Origine familiale et jeunesse

Il est né le 10 septembre 1788[2]. Aîné d'une famille de sept enfants de Jules Armand Guillaume Boucher de Crèvecœur (1757-1844) et de Marie de Perthes (1767-1827)[3], il peut mener durant son adolescence une vie de dilettante et de touche-à-tout, préférant les exercices physiques et les sorties en mer aux études[4].

Son père, Jules Armand Guillaume, est issu d'une famille de l'aristocratie rethéloise. En 1791, il est poursuivi comme noble par quelques sans-culottes, et perd sa place de contrôleur général surnuméraire et une partie de sa fortune. Il se retire dans le domaine familial, à Crèvecœur, entre Amagne et Sausseuil, dans la partie méridionale des Ardennes près de Rethel. Puis il est rappelé à Paris par le gouvernement pour travailler avec Jean-Baptiste Collin de Sussy à l'organisation des douanes. Il accepte ensuite le poste de directeur des douanes d'Abbeville, après avoir refusé celui de Paris. Il refuse dès lors toutes les promotions pour se consacrer à sa passion, la botanique. Il donne plusieurs publications à ce sujet, écrivant notamment en 1803 une Flore d'Abbeville recensant 25 000 plantes, ce qui lui vaut d'être membre correspondant à l'Académie des sciences dès 1800 et membre de la plupart des sociétés savantes d'Europe. Il est l'un des fondateurs de la Société d'émulation d'Abbeville, qu'il préside en 1799[5].

Carrière dans l'administration des douanes

En 1802, son père insatisfait de ses études médiocres, le retire du pensionnat et le fait entrer aux douanes où il devient surnuméraire puis en 1804 est nommé officiellement commis dans les bureaux de son père, à Abbeville[5]. Napoléon le nomme lieutenant en avril 1805. Il devient attaché à la Direction des Douanes de Marseille puis à Gênes jusqu'en 1808, vérificateur à Livourne puis sous-inspecteur à Foligno. Ce séjour en Italie lui permet de parfaire son éducation intellectuelle. Il devient un virtuose du violon, et souhaitant devenir un homme de lettres, se met à écrire des poèmes, nouvelles, romans, chansonnettes, pièces de théâtre[6]. Il est nommé inspecteur des Douanes à Boulogne en 1811, sous-chef à la direction générale des douanes à Paris en 1812.

À la chute de Napoléon, qui est pour beaucoup dans le succès de sa carrière, il est envoyé comme inspecteur six mois à La Ciotat et à Morlaix du à août 1824[5]. Jacques Boucher de Crèvecœur obtient en 1818 par ordonnance royale l’autorisation de reprendre le nom de sa mère « de Perthes », une descendante d’un oncle de Jeanne d’Arc[2]. Enfin, après de multiples démarches, il obtient en 1825 de reprendre la place de son père à la Direction des Douanes d'Abbeville.

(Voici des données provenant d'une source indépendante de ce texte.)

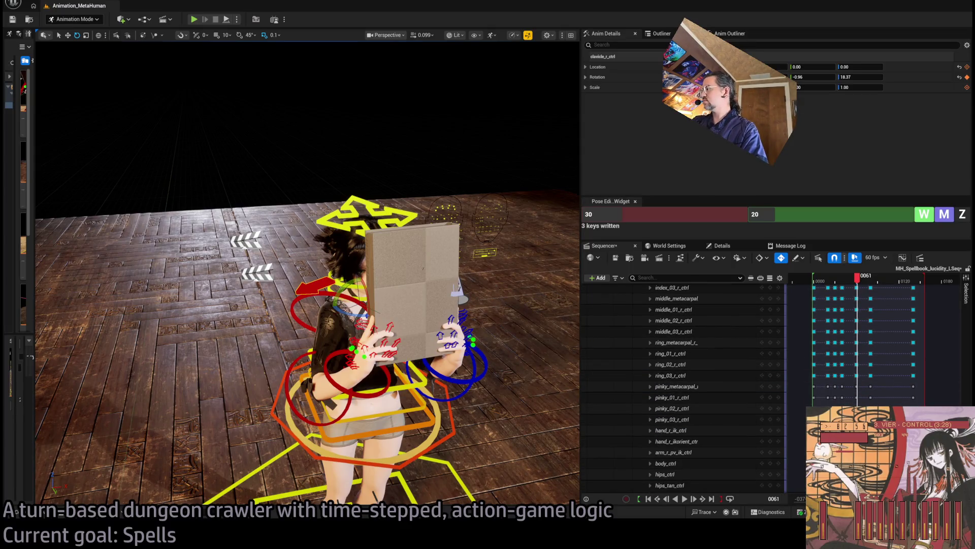
{"action": "scroll", "coordinate": [864, 345], "scroll_direction": "up", "scroll_amount": 5}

Après vingt ans d'absence, il revient dans ce chef-lieu d'arrondissement de la Somme, ancienne capitale du Ponthieu.

Carrière littéraire

Il publie divers ouvrages : Romances, ballades et légendes en 1829, Opinion de M. Christophe sur les prohibitions et la liberté du commerce en 1830, Nouvelles en 1832, Discours aux ouvriers en 1833, Satires, contes et chansonnettes en 1833, De la probité en 1835, Du courage, de la bravoure, du courage civil en 1836. Il écrit également un petit chef-d'œuvre d'ironie, Petit glossaire de quelques mots financiers, esquisses de mœurs administratives, en 1835[7].

Parmi ses nombreuses aventures sentimentales, il fut notamment l'amant de Pauline Borghèse[7].

Il affiche également son intérêt pour le spiritisme[8].

À la recherche des premières traces des hommes

Il devient président de la Société d'émulation d'Abbeville. Il se lie avec le préhistorien Casimir Picard et entreprend l'installation d'un musée local. De 1838 à 1841, il publie les cinq volumes de La Création, exposé philosophique, rencontrant les idées de Georges Cuvier, où l'ancienneté de l'Homme n'est pas en discussion[4].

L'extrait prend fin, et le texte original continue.